The Sages discuss this issue in many places. One classical sugya, in the opening chapter of the Babylonian Talmud (Berakhot 5a), discusses the meaning or cause of yesurim: human suffering. It begins by stating that, if an individual suffers, he should assume it to be due to some sin on his part, and take this as an opportunity to engage in moral reckoning and soul searching. But then it opens the very real possibility that it may not be punishment at all, but rather yesurim shel ahavah, “sufferings of love”—that is, suffering sent by God to somehow purify the individual, purge him of the dross in his soul, perhaps to alleviate the necessity of him undergoing punishment in the next life. And indeed, elsewhere in Hazal, olam haba, the life of the World to Come, figures prominently as the field in which unjust accounts in this life will be set right at last (but we will turn to that next week).
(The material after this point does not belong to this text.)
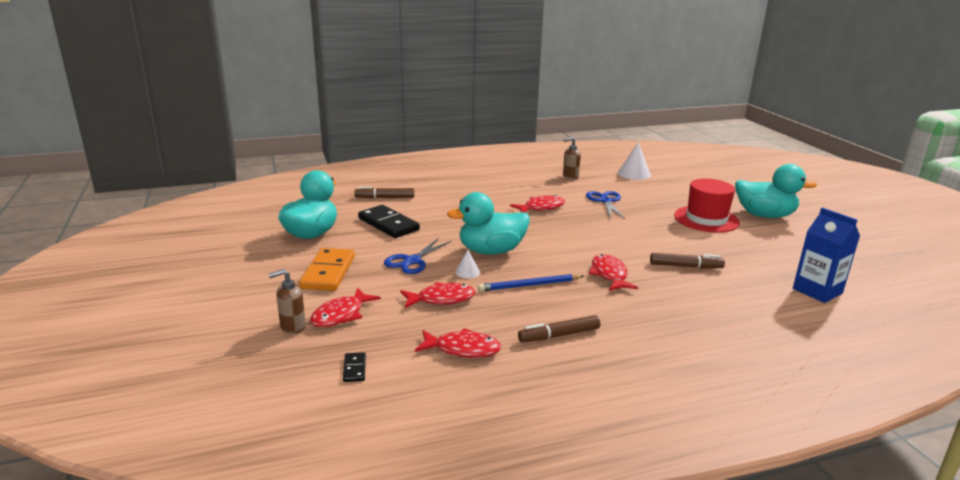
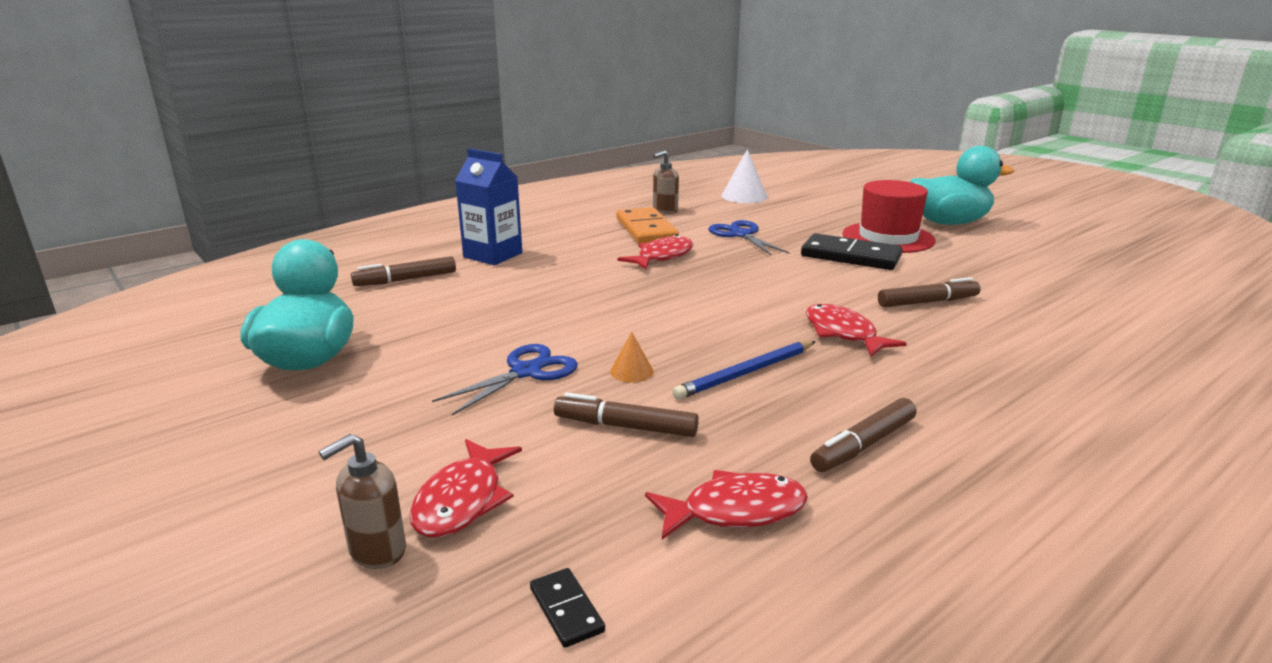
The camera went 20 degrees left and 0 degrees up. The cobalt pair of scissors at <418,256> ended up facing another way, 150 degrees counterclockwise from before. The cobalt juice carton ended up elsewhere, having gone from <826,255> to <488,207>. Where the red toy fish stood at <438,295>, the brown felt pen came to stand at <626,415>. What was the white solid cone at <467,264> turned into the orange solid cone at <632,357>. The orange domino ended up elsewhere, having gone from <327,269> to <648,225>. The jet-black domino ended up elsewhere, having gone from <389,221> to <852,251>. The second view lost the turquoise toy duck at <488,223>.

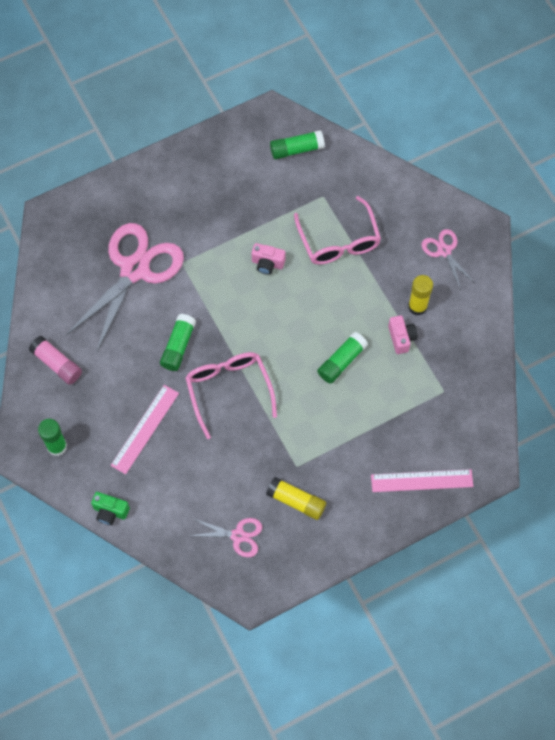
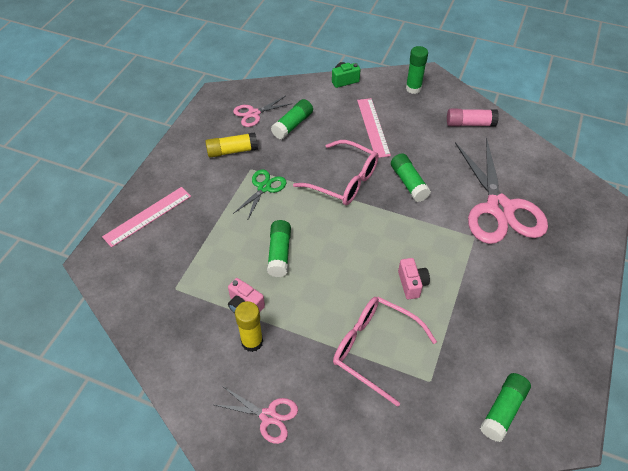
The camera went 140 degrees right and 15 degrees down. The second view gained the emerald pair of scissors at <259,195>. The second view gained the emerald glue stick at <292,119>. The rosy camera at <269,259> ended up facing another way, 105 degrees clockwise from before.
Maimonides himself set strict limitations on the applicability of hashgahah peratit, Individual Providence. First of all, he observes, most notably, that Providence does not cancel natural causality: that a person who lives in unhealthy fashion, who overeats or eats unhealthy food or never engages in physical exertion, will be more susceptible to illness; were he to have lived today, he would doubtless include a variety of behaviors and addictions—smoking, alcohol, reckless driving, promiscuous sexual behavior, and drug use—in which a person exposes himself to the relentless consequences of cause and effect. Moreover, he adds that not every trivial thing is as manifestation of Divine Providence, and concludes his discussion of this issue (in Guide III.17-18) by saying that only those who are on a high level, who “throw their trust upon God” and conduct themselves on the highest spiritual plane, will truly merit to have their lives governed by Divine providence.

Indeed, this area of Jewish belief is one in which there is perhaps the greatest diversity. As against Rambam’s rather austere and limited view, one finds the Hasidic-Kabbalistic view in which virtually everything that happens is God’s Will; there is even someone like the Izhbitzer, who verges on a type of determinism which largely limits human freedom. This school relies on the opinion within Hazal that “Even a leaf doesn’t fall off a tree in a certain way, pointing a certain direction, without God willing it so.” Incidentally, this view seems to be gaining a new lease on life in New Age writings, many of which stress “coincidence” as the form in which messages from the cosmos are embodied.

Why, then, if Rambam sees providence as applicable to a relatively limited area, does he include it among his basis articles of belief? Providence seems to be invoked here, inter alia, to encourage ethical and/or religious behavior. One must remember that Maimonides had a graduated approach to how and what ought to be taught to different groups of people. On the one hand, he saw the ultimate goal as that a person be motivated to “do the truth because it is the truth—and in the end the good shall come”: a kind of disinterested piety, beyond all ulterior motive, rooted in a deep love and awe of God and grounded in deep intellectual understanding. On the other hand, the path towards that goal, for “woman and children and those of lesser intellect” goes via promises of reward and threats of punishment (but which he also believed to be true; he was no Grand Inquisitor).